When I was out of places to wash him, I still wasn't done showing him how submissive I felt. I wasn't sure what else to do. So I took a deep breath, relaxed my throat, told myself that he loved me, and slowly leaned forward until my lips touched the skin of his balls. He gasped. I gagged a bit, backed up, and said with a huge grin, "I didn't do it all the way, but it worked!" He told me I was doing a great job and encouraged me to keep going.
Now, I have never been able to deepthroat. Still can't, actually. Long-standing abuse issues make my gag reflex too sensitive, either having a dick near the back of my mouth or tasting cum or pre-cum. It's a real bummer during oral sex. But if my Dom wants me to get over these issues, some day I hope I can for him. Perhaps it's something we could work on in training.

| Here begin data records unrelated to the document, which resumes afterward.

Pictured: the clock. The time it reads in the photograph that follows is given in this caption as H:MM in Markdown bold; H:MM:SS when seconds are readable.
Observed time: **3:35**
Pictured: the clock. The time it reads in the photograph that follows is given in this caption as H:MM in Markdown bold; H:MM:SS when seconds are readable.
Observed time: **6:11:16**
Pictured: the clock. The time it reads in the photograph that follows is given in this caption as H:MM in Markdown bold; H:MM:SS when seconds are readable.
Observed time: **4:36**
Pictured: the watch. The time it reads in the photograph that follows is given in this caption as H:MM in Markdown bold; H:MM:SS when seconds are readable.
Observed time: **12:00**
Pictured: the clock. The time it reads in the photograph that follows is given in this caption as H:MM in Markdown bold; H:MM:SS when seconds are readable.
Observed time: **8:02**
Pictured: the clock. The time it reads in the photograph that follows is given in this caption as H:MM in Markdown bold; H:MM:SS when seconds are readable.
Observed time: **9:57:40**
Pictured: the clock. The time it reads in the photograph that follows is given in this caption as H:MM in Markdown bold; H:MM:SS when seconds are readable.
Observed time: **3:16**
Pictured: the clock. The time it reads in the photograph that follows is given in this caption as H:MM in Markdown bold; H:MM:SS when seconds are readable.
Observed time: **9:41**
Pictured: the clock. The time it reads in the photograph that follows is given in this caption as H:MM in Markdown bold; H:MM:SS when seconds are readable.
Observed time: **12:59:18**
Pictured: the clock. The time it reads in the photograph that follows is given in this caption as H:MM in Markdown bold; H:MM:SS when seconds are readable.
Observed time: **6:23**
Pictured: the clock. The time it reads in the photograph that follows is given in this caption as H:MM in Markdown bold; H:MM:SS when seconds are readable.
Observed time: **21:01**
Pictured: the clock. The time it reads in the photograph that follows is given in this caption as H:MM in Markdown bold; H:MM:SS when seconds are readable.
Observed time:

Well anyway, this day, I got close. I leaned in, hot water still pouring around me and making everything clean and fresh, and I wished I could relax more and take him deep into my throat. I wished I could close my adoring lips around his balls and kiss them to show him how much he meant to me. (Sadly, as far as I know it is impossible to kiss someone's balls when your lips are already forced open around his shaft.)
Jake'skajira says she and her Master are working on a 30-day challenge where she will kneel before him, open and exposed and vulnerable, every night. She says it makes him aroused when he sees her exposed to him that way. I asked her about it, and she told me that sometimes, he will get so aroused that he comes to her and fucks her mouth. For the first time in my life, I could understand how a submissive could long to service her Master in this way. How a woman could long, from deep within her pussy, to open her mouth and receive him and feel his cum slide down her throat and kiss his balls and let him fuck her willing, open mouth because, deep within her owned soul, she longs to show him the kind of service he makes her willing to give.